*Task statement*: Filter the entries for the word "make". Copy each line in which it occurs.

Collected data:
::::::
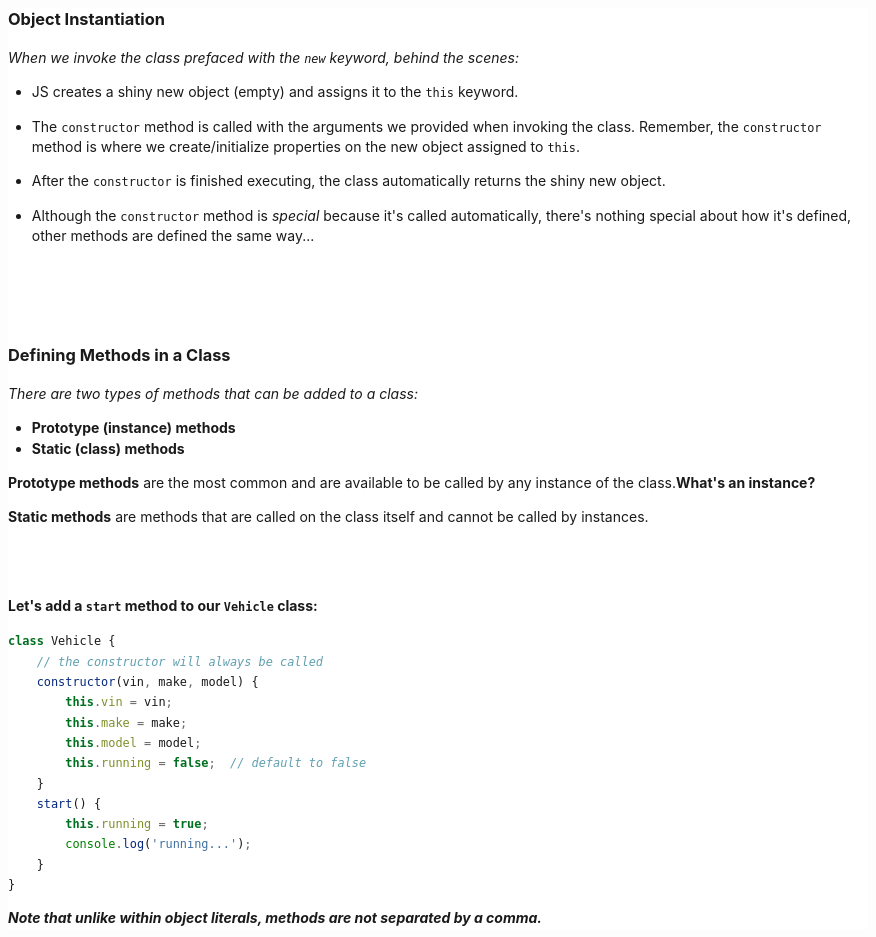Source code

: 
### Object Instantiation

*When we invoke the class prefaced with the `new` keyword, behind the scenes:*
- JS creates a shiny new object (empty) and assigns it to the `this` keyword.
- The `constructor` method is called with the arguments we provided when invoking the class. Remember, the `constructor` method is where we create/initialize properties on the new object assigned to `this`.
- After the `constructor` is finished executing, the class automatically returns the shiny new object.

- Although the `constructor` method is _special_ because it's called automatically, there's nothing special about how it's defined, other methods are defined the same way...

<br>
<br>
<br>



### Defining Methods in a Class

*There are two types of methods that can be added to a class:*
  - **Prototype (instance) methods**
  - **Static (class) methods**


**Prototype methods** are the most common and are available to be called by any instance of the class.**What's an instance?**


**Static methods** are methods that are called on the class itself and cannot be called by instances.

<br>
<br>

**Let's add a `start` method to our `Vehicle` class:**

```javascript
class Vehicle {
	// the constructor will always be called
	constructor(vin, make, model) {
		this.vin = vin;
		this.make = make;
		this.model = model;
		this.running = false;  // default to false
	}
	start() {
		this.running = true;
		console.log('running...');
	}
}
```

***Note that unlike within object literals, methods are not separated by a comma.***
::::::
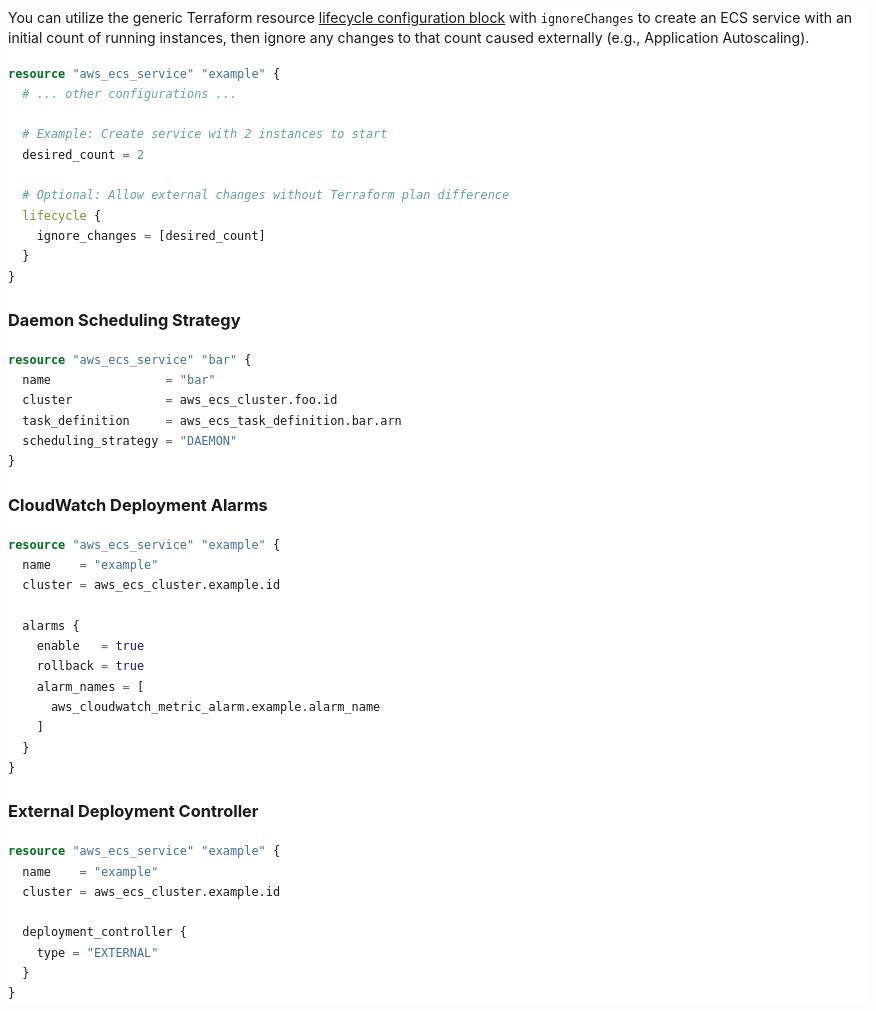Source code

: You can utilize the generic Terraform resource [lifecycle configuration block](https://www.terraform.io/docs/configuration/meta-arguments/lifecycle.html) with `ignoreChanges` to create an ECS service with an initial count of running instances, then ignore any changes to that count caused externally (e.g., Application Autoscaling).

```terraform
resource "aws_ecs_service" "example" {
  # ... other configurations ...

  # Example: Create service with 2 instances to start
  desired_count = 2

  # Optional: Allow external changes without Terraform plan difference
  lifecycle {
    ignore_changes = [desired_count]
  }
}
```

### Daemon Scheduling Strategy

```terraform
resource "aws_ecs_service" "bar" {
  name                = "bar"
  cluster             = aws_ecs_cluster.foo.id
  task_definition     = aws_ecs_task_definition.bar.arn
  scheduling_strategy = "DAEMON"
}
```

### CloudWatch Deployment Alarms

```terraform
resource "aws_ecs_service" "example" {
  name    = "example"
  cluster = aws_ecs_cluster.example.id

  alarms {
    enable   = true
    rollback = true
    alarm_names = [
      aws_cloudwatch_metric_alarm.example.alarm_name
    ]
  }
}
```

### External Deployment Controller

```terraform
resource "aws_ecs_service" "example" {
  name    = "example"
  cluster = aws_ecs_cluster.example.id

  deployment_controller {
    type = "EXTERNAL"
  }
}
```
::::::
*Answer to this task*:
	constructor(vin, make, model) {
		this.make = make;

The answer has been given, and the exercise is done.